Flooding still threatens communities despite Missouri levee blasts

May 4th, 2011 - 7:35 pm ICT by BNO News  

BIRDS POINT, MISSOURI (BNO NEWS) — Despite the Ohio River level dropping after the Army Corps. of Engineers breached the Birds Point levee in Mississippi County, Missouri, record-setting levels and flooding are still threatening communities along the river valleys.

The Army Corps. of Engineers late Monday night breached the first section of the Birds Point levee to avoid further flooding, and save the town of Cairo, Illinois, which is located at the confluence of the Ohio and Mississippi rivers and has been in danger of being wiped out by the flooding. Most of its 2,800 citizens have been evacuated.

Immediate reports after the initial levee breaching indicated that the Mississippi River dropped several feet after the explosions, but, even after the Ohio River dropped to 60.62 feet early Tuesday, it remained well above the 1937 record of 59.5 feet.

On Tuesday afternoon, a second section of the levee was breached at New Madrid, Missouri, while the third and final blast is planned to be carried out on Wednesday near Hickman, Kentucky.

The controversial decision would send a tremendous amount of water through approximately 130,000 acres of farmland in southeast Missouri.

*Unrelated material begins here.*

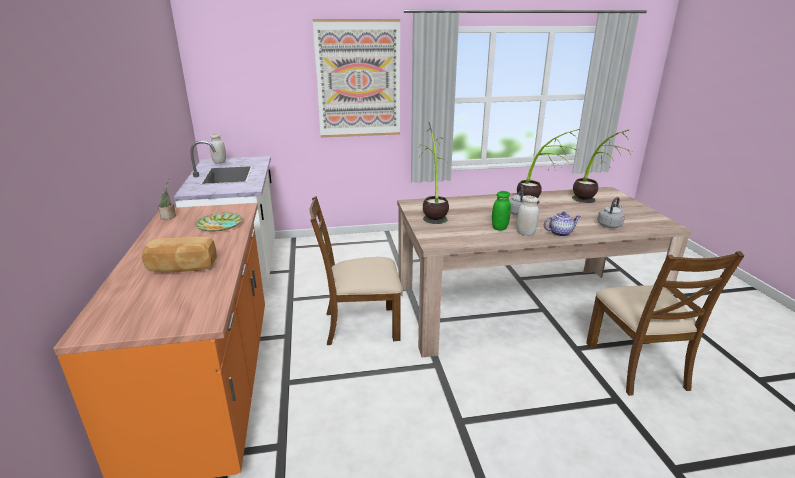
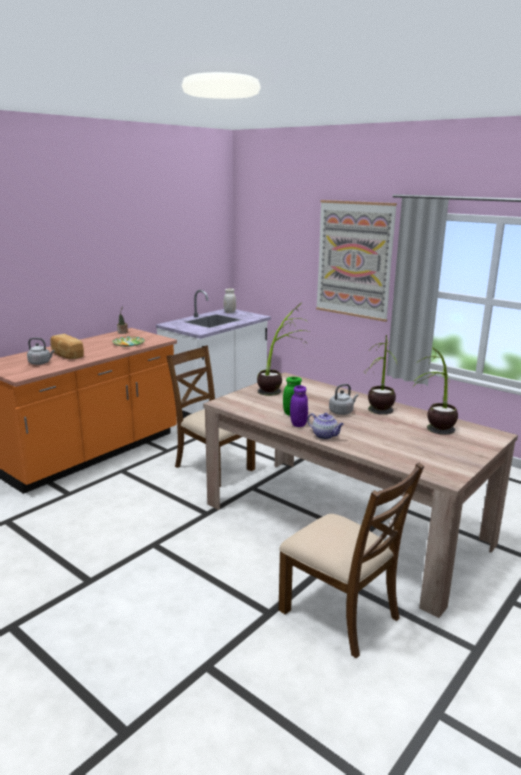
camera: 50 degrees right, 5 degrees down
white jar [516,195,539,236] -> purple jar [290,385,308,427]
brown chair [586,251,744,396] -> brown chair turned 90 degrees counterclockwise [279,463,424,658]
grey kettle [597,197,625,228] -> grey kettle moved to [27,338,54,365]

Mississippi County Coroner Terry Parker later told KFVS that due to the breaching several cemeteries and grave sites in Mississippi and New Madrid Counties would be flooded, creating the possibility that caskets, burial vaults or skeletal remains may be uncovered and float or be washed along with the current.

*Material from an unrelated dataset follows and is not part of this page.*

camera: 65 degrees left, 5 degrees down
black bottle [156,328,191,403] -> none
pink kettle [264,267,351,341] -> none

The Missouri Department of Health and Senior Services and other government offices have been coordinating to handle the possibility and recover any remains found in the water. Identification and re-internment would also be handled by the government.

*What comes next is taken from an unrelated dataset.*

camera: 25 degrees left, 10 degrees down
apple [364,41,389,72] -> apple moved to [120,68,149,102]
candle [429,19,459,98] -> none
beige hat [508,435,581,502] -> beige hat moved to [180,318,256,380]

In addition, a group of attorneys later filed a class action complaint on behalf of farmers whose land was flooded when the levee exploded.

The complaint filed in the United States Court of Federal Claims against the U.S. Army Corps of Engineers argued that the property rights of the farmers and landowners under the 5th Amendment to the Constitution were violated when a 15 foot high wall of water was released and flooded their property.

The complaint charges that the action violated the “takings clause” of the 5th Amendment which bars the government from taking private property without due process of law. The complaint asserts that the Corps did not have easements over property in the floodway that are required before the Corps could be allowed to breach the levee at Birds Point.

The complaint was filed on behalf of 14 farming operations and their owners as plaintiffs, but it is seeking certification as a class action on behalf of all individuals and entities affected by the flooding.